▶ _PAGE TEXT_:
Just had more chicks hatch, ran the incubator completely dry start to finish this time because I had a couple wet last hatch...but lost a whackload to drowning and defects anyway. 12 healthy from starting out with 35 eggs...I thoroughly washed about half the eggs in this batch to see if it would affect hatchability...marked the washed eggs with a 'W'. It did not, in fact, the opposite seemed to happen. 5 infertile at day 10 candling but they don't count, 2/3 early quitters/blood rings were unwashed, 5/7 dead at lockdown were unwashed, the first three to hatch were washed eggs. Culled a (washed egg) chick that hatched with its foot upside down and another died that stepped on it's umbilical and bled (unwashed egg) and the last 6 (5 unwashed) were dead in shell, some pipped, most not, all eggs full of liquid goo. One had skull deformities, one had pipped through a blood vessel, the rest clearly drowned or died from heart failure--swollen feet. It's too small a group and too beset with problems to tell if washing the eggs IMPROVES hatchability as it seemed to, but until humidity edges back down, I won't be setting more eggs except for under hens. SOOO, January LOL! Yeah, right! Luckily enough, I had a hen hatch 6 eggs on the 24th, so the 12 chicks have all gone under her wing, and I don't have to brood them in the house! Whoo hoo! I've still got The 4 week-olds from PP in the house, because the baby pen in the backyard has still got the last two hatches in it

Mostly cockerels,

and most are culls from my bantam project. If I had any good sense, I'd eat them now, rather than feed them for three more months, and make some room in the process. But some of them are definitely being grown out so I can pick a replacement for my best layer rooster, Shoeless Joe, who met an unfortunate end a couple months ago when he thought it would be a good idea to share the pig's food with the pigs. One of the younguns, most definitely Shoeless Joe's son, is already showing mounting behaviour, much to the distress of the 2 month old pullets. Darn leghorn blood. I find myself yelling insulting things at him like "Your mother was an Orpington!" and it's funny because it's true. He just looks at me like I'm crazy (probably also true), and chases the girls again. I was really hoping to get a red cuckoo boy to replace Joe, but it doesn't look like I'm going to, so this may be the guy. Oh, well. He's black cuckoo with loads of red, maybe Crele when he gets his adult feathers. Not a colour I like, but if he fathers excellent layers like Joe did, I won't hold it against him.
I have had ZERO losses to predators or 'mysterious disappearances' so far this year. I can hardly believe it. Barn holier than church mice, surrounded by raccoons, coyotes, rats, birds of prey, etc., and I haven't had so much as a snake stealing a chick or a skunk stealing an egg. Everybody pastured during the day, except a handful of roosters that I unequivocally cannot allow near the hens. Three hens with chicks under wing, have not yet lost a single one...unheard of in my world. Usually by this time of year, three or four have gone missing! I know it WILL happen, especially once young raptors are leearning to hunt and I'm certainly not letting my guard down, but I'm extremely pleased with the survival rate here. No forest or swamp near the birds for critters to hide in.
Anyway, I guess that's enough of a book, have to go out to do 'evening' chores yet, and then a weird shift at work for me tomorrow, 3 to 11 pm. Seriously cutting into my gardening time!

▶ _ACTIONS TO TAKE_:
#1 Copy the chicken-keeping post between "I have had ZERO" and "to hide in.", inclusive, and swap "raccoons" for "opossums".
#2 For each statement, say whether it agrees with the chicken-keeping post. Answer yes or no and quote the words that decide it.
(a) The incubator was kept completely dry for the whole of this hatch.
(b) Shoeless Joe was killed by a predator.
(c) The writer has already lost three or four birds to predators this year.
#3 Answer these questions from the chicken-keeping post.
(a) How many eggs did the incubator batch start with?
(b) On what date did a hen hatch 6 eggs?
(c) What hours is the writer's shift at work tomorrow?
The records have no connection to the chicken-keeping post.

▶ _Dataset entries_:
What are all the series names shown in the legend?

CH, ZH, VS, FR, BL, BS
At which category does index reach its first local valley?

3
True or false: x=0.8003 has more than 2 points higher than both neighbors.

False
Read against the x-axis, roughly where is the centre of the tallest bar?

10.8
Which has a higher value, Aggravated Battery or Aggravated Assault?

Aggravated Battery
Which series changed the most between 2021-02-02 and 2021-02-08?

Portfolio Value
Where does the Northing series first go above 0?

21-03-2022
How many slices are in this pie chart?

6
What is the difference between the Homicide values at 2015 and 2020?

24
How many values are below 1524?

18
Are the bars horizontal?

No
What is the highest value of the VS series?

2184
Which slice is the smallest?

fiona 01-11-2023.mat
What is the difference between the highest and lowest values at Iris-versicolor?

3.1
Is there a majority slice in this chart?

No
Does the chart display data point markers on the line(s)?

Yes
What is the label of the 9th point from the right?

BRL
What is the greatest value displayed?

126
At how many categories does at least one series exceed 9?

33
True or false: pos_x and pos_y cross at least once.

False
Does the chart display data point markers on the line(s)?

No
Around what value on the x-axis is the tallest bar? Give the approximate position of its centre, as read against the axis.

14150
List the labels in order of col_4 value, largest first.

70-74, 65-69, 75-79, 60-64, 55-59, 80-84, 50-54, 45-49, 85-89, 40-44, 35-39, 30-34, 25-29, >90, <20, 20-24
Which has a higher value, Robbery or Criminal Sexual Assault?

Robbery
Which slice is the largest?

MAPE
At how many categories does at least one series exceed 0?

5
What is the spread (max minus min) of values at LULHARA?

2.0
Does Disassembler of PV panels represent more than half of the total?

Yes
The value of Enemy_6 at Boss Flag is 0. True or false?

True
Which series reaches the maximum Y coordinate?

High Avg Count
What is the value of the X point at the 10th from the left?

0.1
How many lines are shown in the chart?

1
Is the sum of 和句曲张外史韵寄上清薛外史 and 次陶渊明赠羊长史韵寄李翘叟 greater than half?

▶ _ANSWERS TO EACH TASK_:
#1
I have had ZERO losses to predators or 'mysterious disappearances' so far this year. I can hardly believe it. Barn holier than church mice, surrounded by opossums, coyotes, rats, birds of prey, etc., and I haven't had so much as a snake stealing a chick or a skunk stealing an egg. Everybody pastured during the day, except a handful of roosters that I unequivocally cannot allow near the hens. Three hens with chicks under wing, have not yet lost a single one...unheard of in my world. Usually by this time of year, three or four have gone missing! I know it WILL happen, especially once young raptors are leearning to hunt and I'm certainly not letting my guard down, but I'm extremely pleased with the survival rate here. No forest or swamp near the birds for critters to hide in.

#2
(a) Yes: "ran the incubator completely dry start to finish this time"
(b) No: "met an unfortunate end a couple months ago when he thought it would be a good idea to share the pig's food with the pigs"
(c) No: "I have had ZERO losses to predators or 'mysterious disappearances' so far this year."

#3
(a) 35
(b) The 24th
(c) 3 to 11 pm